Lessons in the wings
This case highlights the importance of making sure that clients are aware of the consequences of making false representations during the conveyancing process. It also provides comfort to any purchasers of property who think they may have been induced into entering a contract based on false promises or misleading information.
So when acting for clients who are selling property, take care when advising them on the process of replying to enquiries. Similarly, when acting for buyers, carefully scrutinise any replies that are received, and where information appears to be incomplete – or where the buyer has any specific concerns about a property – ensure that you make further enquiries.
Of course, each case will turn on its individual facts – particularly, the precise wording of the questions put to a seller and the responses they give. However, the court’s approach when considering the representations in the moth case offers helpful guidance on how to approach similar situations in the future:
- The seller suggested that he did not consider moths to fall within the definition of “vermin”, which was the specific term used in the buyers’ enquiries.
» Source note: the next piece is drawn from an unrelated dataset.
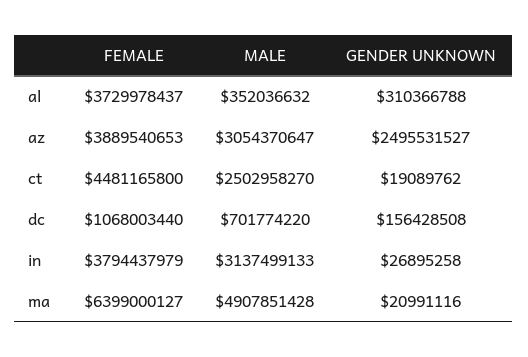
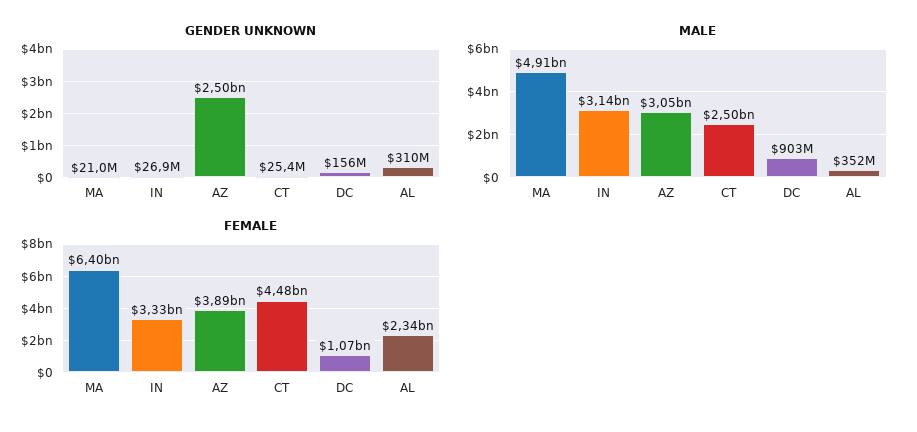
FEMALE, al: 3729978437 -> 2340000000
GENDER UNKNOWN, ct: 19089762 -> 25400000
MALE, dc: 701774220 -> 903000000
FEMALE, in: 3794437979 -> 3330000000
To ascertain the exact meaning of “vermin”, the court referred to various dictionary definitions and found that moths were likely to have been caught by the term. A commonsense reading of the word also suggests that a major moth infestation would probably be covered by “vermin” and the seller should, at least, have checked this response with his solicitor.
- The court gave detailed consideration to whether the seller had obtained any “reports” about the fabric of the property. Again, the court gave this expression a fairly broad interpretation, noting that it could include relatively informal written information relating to the property’s condition, history and repairs, as well as more detailed formal documents such as professional assessments or technical reports.
- The court considered whether the seller was right to state he was unaware of any “defects” in the property that would not have been visible to the buyers upon inspection. The seller attempted to argue that “defects” in this context meant only structural issues. This interpretation would have meant that the problem with the wool insulation – which led to the moth infestation – was not included. However, again, the court preferred the wider interpretation of the question, and held that the problematic insulation was a non-visible defect that the seller should have alerted the buyers to.
After the dust settles
With hindsight, it is easy to be critical of the seller, given his knowledge of the extent of the issues with the property, and to have sympathy for the buyers who faced such considerable disruption. But for solicitors, the moth case is a stark reminder that enquiries and replies are not just box-ticking exercises: they are a critical part of the conveyancing process and must be treated with utmost care and accuracy. Buyers need to feel confident in the advice they receive, while sellers must appreciate the risks of failing to disclose major issues when asked.
Attempting to answer a buyer’s specific questions in such a way that favours the seller’s position – and in doing so stretching the natural or most likely interpretation of the words used by the buyer – is rarely in a seller’s best interest. As the moth case illustrates, vague responses, narrow interpretations or omissions are likely to expose clients to serious legal and financial consequences.